Os assistentes pessoais existem na legislação, mas não constituem uma profissão estruturada nem têm perspetivas de carreira, tanto mais que o MAVI e os CAVI são soluções piloto cujo futuro é completamente incerto para além do limite temporal do projeto em curso.
Se cada um se interrogar sobre o seu próprio futuro quando pela idade ou por um qualquer azar da vida ficar temporária ou permanentemente privado ou limitado na sua autonomia certamente desejará ser cuidado por alguém com uma formação que abarque o leque de conhecimentos, atitudes e práticas que se julgam fundamentais para uma abordagem holística no exercício da atividade de cuidador pessoal/assistente pessoal.
As notícias que recorrentemente vêm a público sobre maus tratos a idosos nas suas residências ou em instituições têm muito a ver com a insuficiente formação e a desmotivação dos profissionais, a falta de enquadramento adequado, as baixíssimas remunerações que auferem e, de uma forma geral, o desrespeito pelos idosos e o idadismo, a discriminação que tem vindo a crescer, de que são vítimas os cidadãos não ativos, com limitações e carentes de ajuda não apenas para as mazelas do corpo mas, sobretudo, para uma vivência afetiva indspensável e para manterem um projeto de vida até ao fim dos dias, que pode apenas passar por regar uma planta, dar de comer a um animal de companhia ou, simplesmente, olhar para a paisagem e descobrir as cores das estações.
Estamos, pois, perante uma nova geração de profissionais com um mercado potencial imenso e com uma missão da maior importância, charneira numa equipa de cuidados diversificados e multidisciplinares com interações com a saúde, o serviço social, a animação, a intervenção na comunidade, entre outras.

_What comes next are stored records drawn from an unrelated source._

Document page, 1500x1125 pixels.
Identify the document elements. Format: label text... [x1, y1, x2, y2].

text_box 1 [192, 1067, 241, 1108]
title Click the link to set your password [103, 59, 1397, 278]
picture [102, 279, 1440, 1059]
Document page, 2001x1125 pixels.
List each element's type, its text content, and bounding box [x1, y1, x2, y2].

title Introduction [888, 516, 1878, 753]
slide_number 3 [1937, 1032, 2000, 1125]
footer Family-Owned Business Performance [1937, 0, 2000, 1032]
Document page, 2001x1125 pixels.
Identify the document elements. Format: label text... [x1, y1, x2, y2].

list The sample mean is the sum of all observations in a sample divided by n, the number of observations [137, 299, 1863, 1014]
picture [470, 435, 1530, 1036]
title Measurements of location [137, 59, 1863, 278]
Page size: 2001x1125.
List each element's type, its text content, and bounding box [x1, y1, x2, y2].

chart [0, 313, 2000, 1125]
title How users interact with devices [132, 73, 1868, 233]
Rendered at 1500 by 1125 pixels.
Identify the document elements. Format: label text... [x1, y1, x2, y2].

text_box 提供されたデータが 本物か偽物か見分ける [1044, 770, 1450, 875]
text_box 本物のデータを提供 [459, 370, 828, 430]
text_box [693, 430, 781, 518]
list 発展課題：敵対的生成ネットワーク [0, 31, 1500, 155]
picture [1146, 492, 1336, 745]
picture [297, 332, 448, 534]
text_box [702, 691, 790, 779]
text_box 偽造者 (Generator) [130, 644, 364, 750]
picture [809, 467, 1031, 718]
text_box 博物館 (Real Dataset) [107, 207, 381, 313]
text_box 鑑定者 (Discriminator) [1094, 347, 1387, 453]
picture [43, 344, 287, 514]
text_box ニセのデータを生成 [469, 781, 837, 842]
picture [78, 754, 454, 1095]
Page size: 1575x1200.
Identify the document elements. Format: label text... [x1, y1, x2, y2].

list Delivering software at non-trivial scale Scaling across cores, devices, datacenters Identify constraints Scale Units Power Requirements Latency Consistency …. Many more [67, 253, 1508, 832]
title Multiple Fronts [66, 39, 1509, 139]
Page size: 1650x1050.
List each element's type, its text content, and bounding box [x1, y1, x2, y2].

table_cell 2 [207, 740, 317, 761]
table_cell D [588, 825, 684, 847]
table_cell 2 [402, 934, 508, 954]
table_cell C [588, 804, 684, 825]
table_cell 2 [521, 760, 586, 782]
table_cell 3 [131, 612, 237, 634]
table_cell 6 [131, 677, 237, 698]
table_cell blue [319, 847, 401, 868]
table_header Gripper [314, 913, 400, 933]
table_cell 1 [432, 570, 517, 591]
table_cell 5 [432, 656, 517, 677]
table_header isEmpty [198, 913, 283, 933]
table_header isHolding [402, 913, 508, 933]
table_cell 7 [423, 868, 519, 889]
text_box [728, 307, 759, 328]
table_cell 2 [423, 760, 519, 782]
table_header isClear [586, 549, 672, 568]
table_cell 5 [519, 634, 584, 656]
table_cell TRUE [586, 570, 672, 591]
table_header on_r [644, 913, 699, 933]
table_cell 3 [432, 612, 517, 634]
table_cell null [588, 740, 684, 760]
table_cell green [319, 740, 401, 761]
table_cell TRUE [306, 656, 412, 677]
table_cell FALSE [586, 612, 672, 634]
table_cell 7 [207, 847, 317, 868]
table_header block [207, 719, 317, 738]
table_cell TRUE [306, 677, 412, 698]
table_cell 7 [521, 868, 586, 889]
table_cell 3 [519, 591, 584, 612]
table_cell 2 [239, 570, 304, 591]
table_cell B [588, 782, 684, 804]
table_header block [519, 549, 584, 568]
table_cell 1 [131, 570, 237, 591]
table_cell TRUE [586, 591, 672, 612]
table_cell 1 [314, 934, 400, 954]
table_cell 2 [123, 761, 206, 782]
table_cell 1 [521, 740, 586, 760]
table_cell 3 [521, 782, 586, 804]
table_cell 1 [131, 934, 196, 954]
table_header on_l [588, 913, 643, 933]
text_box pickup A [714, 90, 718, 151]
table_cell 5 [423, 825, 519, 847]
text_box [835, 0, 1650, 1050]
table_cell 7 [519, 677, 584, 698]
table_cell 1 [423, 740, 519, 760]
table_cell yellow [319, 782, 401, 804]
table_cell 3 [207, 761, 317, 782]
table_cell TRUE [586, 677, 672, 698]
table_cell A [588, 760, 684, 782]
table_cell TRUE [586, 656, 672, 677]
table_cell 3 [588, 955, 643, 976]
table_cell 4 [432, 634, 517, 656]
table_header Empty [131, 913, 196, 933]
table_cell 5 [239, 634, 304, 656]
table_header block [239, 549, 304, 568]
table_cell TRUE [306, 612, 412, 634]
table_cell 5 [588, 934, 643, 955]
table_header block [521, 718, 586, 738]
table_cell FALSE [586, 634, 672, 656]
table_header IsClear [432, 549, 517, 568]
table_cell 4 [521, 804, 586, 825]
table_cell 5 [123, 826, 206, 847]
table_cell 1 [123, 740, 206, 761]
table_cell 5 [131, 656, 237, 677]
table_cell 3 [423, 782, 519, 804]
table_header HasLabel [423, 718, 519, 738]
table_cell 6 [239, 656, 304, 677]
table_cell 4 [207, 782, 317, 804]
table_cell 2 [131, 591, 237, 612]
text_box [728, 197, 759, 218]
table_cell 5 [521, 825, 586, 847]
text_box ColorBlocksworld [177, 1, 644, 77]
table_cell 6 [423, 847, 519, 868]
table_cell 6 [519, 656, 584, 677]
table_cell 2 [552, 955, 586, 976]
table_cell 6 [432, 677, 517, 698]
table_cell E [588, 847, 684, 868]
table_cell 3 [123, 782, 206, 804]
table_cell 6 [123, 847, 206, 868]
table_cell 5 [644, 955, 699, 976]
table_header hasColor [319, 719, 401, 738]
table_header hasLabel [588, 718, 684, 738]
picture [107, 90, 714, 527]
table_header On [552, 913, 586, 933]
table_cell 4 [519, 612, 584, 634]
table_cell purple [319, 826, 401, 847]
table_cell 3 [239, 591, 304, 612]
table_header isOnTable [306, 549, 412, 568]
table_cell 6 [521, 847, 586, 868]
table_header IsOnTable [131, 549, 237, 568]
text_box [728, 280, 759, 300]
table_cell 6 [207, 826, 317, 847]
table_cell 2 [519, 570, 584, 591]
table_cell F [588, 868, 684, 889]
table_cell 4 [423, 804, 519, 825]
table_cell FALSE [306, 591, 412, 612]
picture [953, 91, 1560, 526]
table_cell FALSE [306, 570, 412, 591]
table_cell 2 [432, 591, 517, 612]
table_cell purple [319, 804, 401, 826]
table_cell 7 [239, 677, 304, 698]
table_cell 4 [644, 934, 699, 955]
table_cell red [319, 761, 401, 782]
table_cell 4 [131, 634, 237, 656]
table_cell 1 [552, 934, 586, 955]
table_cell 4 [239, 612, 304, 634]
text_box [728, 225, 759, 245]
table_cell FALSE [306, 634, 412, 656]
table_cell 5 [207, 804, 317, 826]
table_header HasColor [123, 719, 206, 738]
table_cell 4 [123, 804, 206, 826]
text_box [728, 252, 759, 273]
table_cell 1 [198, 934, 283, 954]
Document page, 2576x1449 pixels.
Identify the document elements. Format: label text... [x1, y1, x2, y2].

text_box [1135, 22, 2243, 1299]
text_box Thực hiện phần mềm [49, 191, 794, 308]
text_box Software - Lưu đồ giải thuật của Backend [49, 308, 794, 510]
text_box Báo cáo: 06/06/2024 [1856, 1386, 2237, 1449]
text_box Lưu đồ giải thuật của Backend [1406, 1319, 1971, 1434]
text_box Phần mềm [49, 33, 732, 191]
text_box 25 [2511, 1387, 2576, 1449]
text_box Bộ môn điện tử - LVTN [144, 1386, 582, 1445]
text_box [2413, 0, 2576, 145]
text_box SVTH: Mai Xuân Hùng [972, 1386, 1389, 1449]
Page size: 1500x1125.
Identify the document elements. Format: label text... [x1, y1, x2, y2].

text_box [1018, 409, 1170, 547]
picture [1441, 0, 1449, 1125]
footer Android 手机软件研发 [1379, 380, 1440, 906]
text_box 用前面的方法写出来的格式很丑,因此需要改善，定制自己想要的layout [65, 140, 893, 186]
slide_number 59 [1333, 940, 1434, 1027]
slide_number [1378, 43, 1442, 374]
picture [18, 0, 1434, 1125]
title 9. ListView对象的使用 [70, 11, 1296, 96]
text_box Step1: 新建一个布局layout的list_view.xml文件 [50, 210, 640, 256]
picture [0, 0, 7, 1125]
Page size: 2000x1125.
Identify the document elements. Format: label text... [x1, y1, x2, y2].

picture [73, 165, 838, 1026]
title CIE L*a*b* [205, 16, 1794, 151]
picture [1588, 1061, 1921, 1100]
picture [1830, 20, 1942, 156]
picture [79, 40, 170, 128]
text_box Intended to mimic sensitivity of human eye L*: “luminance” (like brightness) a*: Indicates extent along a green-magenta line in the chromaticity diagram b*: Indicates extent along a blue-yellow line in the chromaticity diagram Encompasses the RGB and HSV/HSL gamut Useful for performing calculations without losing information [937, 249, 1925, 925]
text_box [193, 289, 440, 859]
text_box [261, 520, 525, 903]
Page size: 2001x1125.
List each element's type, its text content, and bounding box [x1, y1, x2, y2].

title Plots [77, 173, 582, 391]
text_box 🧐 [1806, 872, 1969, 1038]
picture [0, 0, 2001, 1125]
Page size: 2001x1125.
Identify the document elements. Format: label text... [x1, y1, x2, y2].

É urgente que se pense em estruturar esta nova profissão, cuja importância futura será enorme, com a certeza de que se está a preencher um vazio que já hoje constitui um handicap no apoio a quem necessita, olhando para estes profissionais com a dignidade e a justiça social que se exige planeando formações, carreiras e remunerações aliciantes que a todos garantam que quando necessitarem terão excelentes profissionais a cuidá-los.